About 500 retirees in the Military Health System were identified as having opioid use disorder in 2016, about 0.02 percent of the retiree beneficiary population.
Fewer than 600 active-duty family members, or about 0.03 percent had the diagnosis in 2016.
“We know that diagnoses aren’t necessarily the entire picture,” Peters said, so researchers also looked at prescribing patterns, including the number of prescriptions, the prevalence of high-dose prescriptions, and the chronic use.
According to the Centers for Disease Control, the dangers of prescription misuse, opioid use disorder and overdose have been a growing problem throughout the U.S.
The amount of opioids prescribed has been increasing since the 1990s, and the number of overdoses and deaths from prescription opioids has also increased, according to CDC.
There has been increased attention across the country to the prescribing of opioids, and the Defense Health Agency and military services have also been taking steps to address the issue. That includes a DoD instruction establishing a comprehensive, standardized pain management model for the system to provide consistent, quality and safe care for patients with pain.
The move makes the veterans' health system the first in the nation to share information on how frequently the problematic medications are dispensed.
Some takeaways from Peters' presentation:
- Active-duty troops with opioid prescriptions have an average of less than two opioid prescriptions per beneficiary.
- Retirees with opioid prescriptions have an average of about three per beneficiary.
- Dependents of active duty have an average of about two per beneficiary.
- Dependent survivors have an average of more than four prescriptions per beneficiary — the highest average number of prescriptions.

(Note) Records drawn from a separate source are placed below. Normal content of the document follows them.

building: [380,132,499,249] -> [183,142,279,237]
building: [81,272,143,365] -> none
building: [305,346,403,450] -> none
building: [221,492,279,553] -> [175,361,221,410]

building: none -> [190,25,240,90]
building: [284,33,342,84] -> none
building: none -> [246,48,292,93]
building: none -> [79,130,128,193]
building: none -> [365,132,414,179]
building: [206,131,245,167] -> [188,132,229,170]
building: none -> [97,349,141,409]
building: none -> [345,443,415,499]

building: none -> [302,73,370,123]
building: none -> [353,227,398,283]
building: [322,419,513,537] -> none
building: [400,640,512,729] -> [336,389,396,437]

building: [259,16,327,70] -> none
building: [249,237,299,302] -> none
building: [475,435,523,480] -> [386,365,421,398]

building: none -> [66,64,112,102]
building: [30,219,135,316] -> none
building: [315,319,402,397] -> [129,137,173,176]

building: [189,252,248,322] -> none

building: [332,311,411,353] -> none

- Overall, from 2010 to 2011, the number and percentage of high-dose opioid prescriptions to military community beneficiaries decreased. But there has been a plateau since then, Peters noted.
- Overall, the percentage of chronic-use opioid prescriptions (90 days or more of medication) declined as a percentage of all opioid prescriptions in the military community decreased between 2010 and 2017. The biggest drop was between 2012 and 2013.
Researchers have also been mapping the geographic opioid prescription patterns in counties with military treatment facilities and separately, in counties where civilian providers accept Tricare.
“Overall these maps really show us that opioid prescription rates have decreased in our system over time on the whole, which is an exciting finding,” Peters said, adding that matches changes in the civilian sector. There were large reductions in the western and southeastern U.S., he said.
But the findings were mixed in terms of the dosage per patient and the percent of providers prescribing opioids.
“In some counties these metrics were increasing, where in others they were decreasing. There was no real pattern,” Peters said.
He said it could be helpful to look further at why certain counties are increasing in the dosage and the prescriptions, while others are decreasing.
“The context of certain localities might be useful in understanding how to identify potentially problematic prescribing and misuse,” he said.
They also mapped the locations of substance-abuse specific treatment facilities, and found very few of those facilities for individuals in the Military Health System.
“Again, we have really low rates of opioid use disorders among our beneficiaries, so that could be driving some of the low utilization of those treatment facilities for that purpose,” Peters said.